A propósito, convém registrar que, mesmo no âmbito daqueles contratos cujas prestações sejam economicamente afetadas pelas restrições a todos impostas neste momento, antes de qualquer pleito revisional deve-se recorrer à boa-fé objetiva e ao dever de renegociar. Soluções alternativas podem e devem ser encontradas pelos próprios contratantes para preservar o cumprimento de seus contratos, tanto mais na situação que estamos vivendo, em que o Poder Judiciário, em funcionamento restrito, deve ser acionado apenas para situações realmente urgentes. Extinção de vínculos contratuais e revisão judicial de contratos são remédios extremos que as partes têm o dever de evitar sempre que possível, diante do imperativo de mútua cooperação e lealdade que deriva do artigo 422 do Código Civil brasileiro e do princípio constitucional da solidariedade social (art. 3º, I).
A pandemia já está exigindo de todos nós – e promete exigir ainda mais – sacrifícios pessoais e econômicos.
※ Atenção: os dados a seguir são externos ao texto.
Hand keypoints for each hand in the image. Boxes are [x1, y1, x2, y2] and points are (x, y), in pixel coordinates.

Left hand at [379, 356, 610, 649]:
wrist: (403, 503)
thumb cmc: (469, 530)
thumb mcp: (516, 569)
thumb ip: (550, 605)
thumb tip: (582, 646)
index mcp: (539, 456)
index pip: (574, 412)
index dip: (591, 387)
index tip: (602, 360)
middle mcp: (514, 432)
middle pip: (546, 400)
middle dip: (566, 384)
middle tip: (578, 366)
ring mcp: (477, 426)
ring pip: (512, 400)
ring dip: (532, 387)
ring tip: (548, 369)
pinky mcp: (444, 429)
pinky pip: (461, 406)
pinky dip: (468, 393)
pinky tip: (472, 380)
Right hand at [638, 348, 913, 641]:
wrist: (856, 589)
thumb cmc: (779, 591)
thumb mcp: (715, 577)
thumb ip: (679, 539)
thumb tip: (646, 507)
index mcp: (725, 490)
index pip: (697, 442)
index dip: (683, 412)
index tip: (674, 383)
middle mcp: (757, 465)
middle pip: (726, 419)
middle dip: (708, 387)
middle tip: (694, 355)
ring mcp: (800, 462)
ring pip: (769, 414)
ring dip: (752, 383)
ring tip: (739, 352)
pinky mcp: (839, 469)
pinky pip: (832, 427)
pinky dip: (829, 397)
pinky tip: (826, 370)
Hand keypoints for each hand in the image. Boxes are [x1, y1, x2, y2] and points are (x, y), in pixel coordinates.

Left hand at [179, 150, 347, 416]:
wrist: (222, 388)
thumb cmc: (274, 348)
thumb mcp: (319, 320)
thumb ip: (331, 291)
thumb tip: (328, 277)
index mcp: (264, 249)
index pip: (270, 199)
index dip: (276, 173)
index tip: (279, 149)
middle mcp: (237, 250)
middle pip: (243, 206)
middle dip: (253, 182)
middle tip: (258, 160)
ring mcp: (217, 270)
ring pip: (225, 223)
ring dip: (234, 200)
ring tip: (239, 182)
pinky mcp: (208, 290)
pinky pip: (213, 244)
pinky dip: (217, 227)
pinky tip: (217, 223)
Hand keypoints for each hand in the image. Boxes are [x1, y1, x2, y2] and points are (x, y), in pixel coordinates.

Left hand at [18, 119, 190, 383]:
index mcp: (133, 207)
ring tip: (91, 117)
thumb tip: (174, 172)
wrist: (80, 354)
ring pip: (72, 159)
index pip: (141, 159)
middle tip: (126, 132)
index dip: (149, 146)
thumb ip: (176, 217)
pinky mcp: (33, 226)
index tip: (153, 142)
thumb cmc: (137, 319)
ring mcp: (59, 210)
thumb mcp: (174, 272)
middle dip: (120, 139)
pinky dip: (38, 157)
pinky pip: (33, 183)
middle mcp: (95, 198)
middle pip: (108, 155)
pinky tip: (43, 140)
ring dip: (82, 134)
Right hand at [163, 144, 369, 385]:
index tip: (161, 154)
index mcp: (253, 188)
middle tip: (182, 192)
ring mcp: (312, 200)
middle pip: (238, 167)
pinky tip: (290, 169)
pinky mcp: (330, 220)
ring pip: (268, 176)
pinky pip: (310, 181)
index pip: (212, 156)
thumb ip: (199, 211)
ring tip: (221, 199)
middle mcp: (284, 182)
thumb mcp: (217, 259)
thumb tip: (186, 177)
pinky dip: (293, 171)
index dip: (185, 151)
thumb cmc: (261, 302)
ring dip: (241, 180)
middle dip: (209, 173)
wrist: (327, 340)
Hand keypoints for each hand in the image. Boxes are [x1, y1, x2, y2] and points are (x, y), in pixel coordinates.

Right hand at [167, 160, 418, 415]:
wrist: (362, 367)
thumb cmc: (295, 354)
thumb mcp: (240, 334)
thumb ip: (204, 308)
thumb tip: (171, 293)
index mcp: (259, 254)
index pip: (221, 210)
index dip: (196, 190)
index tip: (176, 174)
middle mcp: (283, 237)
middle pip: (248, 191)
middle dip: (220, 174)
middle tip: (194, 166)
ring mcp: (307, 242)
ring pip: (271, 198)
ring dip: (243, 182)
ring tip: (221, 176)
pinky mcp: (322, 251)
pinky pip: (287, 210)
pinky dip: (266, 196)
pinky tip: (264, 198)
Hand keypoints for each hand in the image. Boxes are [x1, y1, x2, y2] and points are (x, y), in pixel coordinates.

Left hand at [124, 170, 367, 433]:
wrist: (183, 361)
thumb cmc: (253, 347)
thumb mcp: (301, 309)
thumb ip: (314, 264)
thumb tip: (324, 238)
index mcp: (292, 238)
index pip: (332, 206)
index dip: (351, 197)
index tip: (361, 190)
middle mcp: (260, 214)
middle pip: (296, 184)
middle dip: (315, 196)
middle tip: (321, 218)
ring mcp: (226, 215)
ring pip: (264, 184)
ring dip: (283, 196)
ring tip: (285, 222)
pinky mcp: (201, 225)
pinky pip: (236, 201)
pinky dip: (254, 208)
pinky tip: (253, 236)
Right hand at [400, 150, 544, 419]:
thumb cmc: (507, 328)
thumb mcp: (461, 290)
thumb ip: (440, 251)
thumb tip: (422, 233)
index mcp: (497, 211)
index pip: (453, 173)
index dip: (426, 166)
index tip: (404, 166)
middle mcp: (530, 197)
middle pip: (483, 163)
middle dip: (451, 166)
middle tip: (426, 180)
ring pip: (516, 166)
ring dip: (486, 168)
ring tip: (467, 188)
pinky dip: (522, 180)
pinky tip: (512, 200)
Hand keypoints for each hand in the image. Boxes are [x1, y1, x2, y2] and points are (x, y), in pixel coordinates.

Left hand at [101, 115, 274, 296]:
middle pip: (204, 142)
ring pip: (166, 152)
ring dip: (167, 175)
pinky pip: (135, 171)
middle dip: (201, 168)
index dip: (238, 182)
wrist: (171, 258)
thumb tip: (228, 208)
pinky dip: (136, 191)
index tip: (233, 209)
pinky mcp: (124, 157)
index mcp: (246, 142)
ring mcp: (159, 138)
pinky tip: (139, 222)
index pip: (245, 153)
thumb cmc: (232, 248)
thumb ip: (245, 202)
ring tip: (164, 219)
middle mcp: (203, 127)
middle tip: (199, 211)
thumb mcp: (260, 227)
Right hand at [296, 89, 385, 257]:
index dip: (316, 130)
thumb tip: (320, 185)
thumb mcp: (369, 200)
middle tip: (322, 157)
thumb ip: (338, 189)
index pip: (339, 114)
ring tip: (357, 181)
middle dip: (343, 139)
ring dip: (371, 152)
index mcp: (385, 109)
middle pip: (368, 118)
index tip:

É hora de suportarmos todos, na medida das nossas forças, esses sacrifícios. À ciência jurídica compete servir de instrumento para soluções que preservem, tanto quanto possível, os direitos fundamentais dos cidadãos brasileiros e as bases econômicas necessárias para que esses direitos sejam exercidos em sua máxima intensidade. Para isso, é importantíssimo preservar tanto quanto possível os contratos já celebrados, evitando o risco real de que, em um cenário de crise, os instrumentos jurídicos sejam manipulados de modo oportunista por aqueles que não têm real necessidade de aplicá-los.
[1] “Art. 393. O devedor não responde pelos prejuízos resultantes de caso fortuito ou força maior, se expressamente não se houver por eles responsabilizado. Parágrafo único. O caso fortuito ou de força maior verifica-se no fato necessário, cujos efeitos não era possível evitar ou impedir.”
[2] “Art. 478. Nos contratos de execução continuada ou diferida, se a prestação de uma das partes se tornar excessivamente onerosa, com extrema vantagem para a outra, em virtude de acontecimentos extraordinários e imprevisíveis, poderá o devedor pedir a resolução do contrato. Os efeitos da sentença que a decretar retroagirão à data da citação.” A revisão judicial do contrato encontra, por sua vez, amparo no artigo 317 do Código Civil, consoante interpretação amplamente majoritária na doutrina brasileira.
[3] Sobre o tema, seja consentido remeter a Anderson Schreiber, Equilíbrio Contratual e Dever de Renegociar, São Paulo: Saraiva, 2018, pp. 202 e seguintes.